Russia was responsible for the 2006 assassination of ex-KGB officer Alexander Litvinenko in London, the European Court of Human Rights (ECHR) has found.
Former Russian spy Litvinenko, who had become an outspoken critic of Russian President Vladimir Putin and had defected to Britain, died after being poisoned with a rare radioactive substance in London in 2006.
A public inquiry in the UK found in 2016 that two Russian men—Andrei Lugovoi and Dmitri Kovtun—had deliberately poisoned Litvinenko by putting polonium-210 into his drink at a London hotel, leading to an agonising death.
The British inquiry, led by the former high court judge Sir Robert Owen, concluded that the murder had “probably” been carried out with Putin’s approval.
In a statement issued on Tuesday, the European court said it had found that “there was a strong prima facie case that, in poisoning Mr. Litvinenko, Mr. Lugovoy and Mr. Kovtun had been acting as agents of the Russian State.”

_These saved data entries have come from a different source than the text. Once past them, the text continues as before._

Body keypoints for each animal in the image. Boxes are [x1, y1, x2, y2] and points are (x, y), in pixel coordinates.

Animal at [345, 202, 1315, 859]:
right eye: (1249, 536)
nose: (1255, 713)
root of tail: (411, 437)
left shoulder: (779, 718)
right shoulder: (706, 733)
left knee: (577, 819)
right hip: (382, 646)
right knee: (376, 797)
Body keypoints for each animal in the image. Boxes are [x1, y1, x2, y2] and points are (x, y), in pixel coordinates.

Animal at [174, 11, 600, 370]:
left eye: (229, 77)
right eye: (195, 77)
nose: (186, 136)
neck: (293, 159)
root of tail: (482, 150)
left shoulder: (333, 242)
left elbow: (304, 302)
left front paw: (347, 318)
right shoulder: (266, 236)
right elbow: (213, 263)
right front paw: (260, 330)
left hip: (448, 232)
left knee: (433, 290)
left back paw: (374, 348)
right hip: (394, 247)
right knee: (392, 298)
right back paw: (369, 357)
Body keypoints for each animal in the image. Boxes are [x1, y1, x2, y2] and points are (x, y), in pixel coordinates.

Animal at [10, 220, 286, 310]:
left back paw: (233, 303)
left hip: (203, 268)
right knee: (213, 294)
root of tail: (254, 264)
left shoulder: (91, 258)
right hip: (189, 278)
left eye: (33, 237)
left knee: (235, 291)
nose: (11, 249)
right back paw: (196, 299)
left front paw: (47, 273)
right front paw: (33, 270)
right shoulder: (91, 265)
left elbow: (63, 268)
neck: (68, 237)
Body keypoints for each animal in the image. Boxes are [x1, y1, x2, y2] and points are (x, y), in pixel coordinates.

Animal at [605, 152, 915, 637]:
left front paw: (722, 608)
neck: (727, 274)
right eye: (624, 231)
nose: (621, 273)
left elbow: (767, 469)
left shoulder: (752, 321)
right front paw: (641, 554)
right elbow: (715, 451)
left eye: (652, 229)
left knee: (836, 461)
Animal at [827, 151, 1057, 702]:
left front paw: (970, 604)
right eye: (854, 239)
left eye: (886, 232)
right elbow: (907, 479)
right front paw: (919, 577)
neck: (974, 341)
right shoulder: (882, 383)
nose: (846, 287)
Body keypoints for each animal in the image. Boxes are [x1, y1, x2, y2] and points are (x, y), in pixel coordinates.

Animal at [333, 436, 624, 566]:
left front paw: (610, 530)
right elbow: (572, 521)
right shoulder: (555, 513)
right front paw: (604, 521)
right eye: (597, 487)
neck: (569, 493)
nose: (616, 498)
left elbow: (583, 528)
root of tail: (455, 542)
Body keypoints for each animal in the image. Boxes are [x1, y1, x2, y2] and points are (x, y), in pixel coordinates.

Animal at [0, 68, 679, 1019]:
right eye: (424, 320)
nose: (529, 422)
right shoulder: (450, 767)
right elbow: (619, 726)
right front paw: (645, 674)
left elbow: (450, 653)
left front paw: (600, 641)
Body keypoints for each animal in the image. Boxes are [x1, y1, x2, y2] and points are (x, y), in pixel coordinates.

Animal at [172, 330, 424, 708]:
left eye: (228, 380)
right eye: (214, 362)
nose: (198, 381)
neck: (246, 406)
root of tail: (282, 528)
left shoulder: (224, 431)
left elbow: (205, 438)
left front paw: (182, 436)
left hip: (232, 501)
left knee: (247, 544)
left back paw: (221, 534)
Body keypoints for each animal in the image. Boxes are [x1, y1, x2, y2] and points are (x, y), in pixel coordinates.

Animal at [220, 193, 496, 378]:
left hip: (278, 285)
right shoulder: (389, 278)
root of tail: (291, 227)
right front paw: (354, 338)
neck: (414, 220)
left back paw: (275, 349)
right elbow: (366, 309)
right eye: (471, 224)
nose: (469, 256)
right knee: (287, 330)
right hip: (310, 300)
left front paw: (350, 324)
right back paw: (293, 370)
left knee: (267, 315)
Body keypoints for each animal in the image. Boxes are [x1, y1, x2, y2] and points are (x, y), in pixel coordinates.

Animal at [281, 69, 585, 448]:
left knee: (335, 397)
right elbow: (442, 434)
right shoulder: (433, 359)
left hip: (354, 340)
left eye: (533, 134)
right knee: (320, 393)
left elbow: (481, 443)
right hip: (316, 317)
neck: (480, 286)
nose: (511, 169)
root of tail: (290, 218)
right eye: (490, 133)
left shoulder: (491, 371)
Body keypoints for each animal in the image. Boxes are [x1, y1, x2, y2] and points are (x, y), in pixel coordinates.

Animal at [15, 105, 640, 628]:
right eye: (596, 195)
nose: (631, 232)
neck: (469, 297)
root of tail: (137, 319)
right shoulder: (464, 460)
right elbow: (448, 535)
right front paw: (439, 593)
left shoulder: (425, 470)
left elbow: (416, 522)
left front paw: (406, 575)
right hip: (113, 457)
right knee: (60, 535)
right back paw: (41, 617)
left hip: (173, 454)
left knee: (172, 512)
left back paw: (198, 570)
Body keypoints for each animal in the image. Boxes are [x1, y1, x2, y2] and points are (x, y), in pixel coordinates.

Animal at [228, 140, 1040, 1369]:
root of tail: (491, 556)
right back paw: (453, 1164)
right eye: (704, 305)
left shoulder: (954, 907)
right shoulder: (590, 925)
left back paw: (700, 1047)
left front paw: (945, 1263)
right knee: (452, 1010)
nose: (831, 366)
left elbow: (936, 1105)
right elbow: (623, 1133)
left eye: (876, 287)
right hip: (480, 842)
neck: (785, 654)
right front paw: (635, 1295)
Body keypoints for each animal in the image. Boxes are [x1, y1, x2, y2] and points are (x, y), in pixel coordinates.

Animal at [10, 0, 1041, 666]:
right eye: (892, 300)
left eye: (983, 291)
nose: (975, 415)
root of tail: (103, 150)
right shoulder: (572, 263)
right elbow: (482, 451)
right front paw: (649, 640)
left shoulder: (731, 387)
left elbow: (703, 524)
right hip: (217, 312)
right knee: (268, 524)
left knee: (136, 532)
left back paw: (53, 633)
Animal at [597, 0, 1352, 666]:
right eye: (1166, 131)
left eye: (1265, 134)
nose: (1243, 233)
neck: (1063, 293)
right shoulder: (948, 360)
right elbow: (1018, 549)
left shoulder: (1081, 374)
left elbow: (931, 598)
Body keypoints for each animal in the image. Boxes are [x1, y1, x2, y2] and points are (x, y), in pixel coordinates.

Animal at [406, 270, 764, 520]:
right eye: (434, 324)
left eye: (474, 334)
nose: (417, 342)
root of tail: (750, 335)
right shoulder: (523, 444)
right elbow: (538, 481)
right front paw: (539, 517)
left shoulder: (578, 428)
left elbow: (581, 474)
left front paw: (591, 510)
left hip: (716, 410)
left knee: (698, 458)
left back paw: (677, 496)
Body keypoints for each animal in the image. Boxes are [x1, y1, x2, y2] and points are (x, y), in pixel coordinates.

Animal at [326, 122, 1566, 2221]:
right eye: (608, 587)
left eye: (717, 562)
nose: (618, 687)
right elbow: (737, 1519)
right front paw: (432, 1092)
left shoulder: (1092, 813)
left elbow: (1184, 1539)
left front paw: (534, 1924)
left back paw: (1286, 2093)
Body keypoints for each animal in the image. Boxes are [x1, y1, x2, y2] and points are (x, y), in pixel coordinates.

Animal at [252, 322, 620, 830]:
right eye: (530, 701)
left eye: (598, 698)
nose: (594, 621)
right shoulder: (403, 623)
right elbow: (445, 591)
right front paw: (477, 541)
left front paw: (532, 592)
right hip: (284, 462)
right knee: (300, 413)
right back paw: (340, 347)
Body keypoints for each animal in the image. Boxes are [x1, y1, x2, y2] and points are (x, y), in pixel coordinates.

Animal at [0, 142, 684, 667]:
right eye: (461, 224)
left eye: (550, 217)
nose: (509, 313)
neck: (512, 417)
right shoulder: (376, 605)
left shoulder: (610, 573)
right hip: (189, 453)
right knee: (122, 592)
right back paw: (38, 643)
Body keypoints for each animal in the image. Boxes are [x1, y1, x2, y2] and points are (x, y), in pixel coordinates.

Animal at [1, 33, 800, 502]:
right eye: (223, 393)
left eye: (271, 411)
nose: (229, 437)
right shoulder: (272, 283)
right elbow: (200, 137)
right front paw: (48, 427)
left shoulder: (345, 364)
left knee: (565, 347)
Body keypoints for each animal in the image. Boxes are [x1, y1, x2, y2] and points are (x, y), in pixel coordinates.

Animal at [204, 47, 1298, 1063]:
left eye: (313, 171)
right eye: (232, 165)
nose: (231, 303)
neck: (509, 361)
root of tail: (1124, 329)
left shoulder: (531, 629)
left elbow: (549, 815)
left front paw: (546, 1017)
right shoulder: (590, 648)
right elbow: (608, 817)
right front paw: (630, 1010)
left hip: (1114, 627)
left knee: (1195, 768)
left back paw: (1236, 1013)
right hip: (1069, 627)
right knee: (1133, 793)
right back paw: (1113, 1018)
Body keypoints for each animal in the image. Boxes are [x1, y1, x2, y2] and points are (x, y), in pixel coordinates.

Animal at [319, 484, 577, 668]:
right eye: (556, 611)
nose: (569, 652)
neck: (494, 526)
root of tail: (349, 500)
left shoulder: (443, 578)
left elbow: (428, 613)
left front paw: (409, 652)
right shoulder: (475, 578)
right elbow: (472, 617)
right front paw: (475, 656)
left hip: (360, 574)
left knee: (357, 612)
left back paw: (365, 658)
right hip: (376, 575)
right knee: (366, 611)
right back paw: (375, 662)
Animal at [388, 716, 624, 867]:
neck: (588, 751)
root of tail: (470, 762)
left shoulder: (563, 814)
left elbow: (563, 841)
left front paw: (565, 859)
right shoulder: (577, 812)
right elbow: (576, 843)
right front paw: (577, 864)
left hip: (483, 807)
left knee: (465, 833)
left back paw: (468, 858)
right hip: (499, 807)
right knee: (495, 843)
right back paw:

The court noted that the Russian government “had failed to provide any other satisfactory and convincing explanation of the events or counter the findings of the UK inquiry.”
The court found no evidence that either man had any personal reason to kill Litvinenko and would not have had access to the substance “if acting on their own behalf.” State involvement is the “only remaining plausible explanation,” the findings said.
The Russian authorities have always denied any involvement in Litvinenko’s death. And Britain has been unable to pursue criminal proceedings because Russia has refused to hand over the suspects.
Litvinenko’s widow Marina, who took the case to the ECHR, said after the ruling that it was a “very important day” as the findings highlighted Russia’s “brutal regime.”
“It’s important that Russia takes responsibility”, she told Sky News, adding, “We must not give up the fight against this anti-democratic regime in Russia.”
A Russian judge sitting on the ECHR panel, Dmitry Dedov, disagreed with his six colleagues on the court’s main finding.
“I found many deficiencies in the analysis by the British inquiry and by the Court which raise reasonable doubts as to the involvement of the suspects in the poisoning and whether they were acting as agents of the State,” he said.
The court ordered Russia to pay Marina Litvinenko 100,000 euros ($117,000) in damages and 22,500 euros in costs.
Marina Litvinenko said she did not know whether she would be paid the money, but that she still hopes to bring the people responsible for her husband’s death to justice in the UK.
PA and Reuters contributed to this report.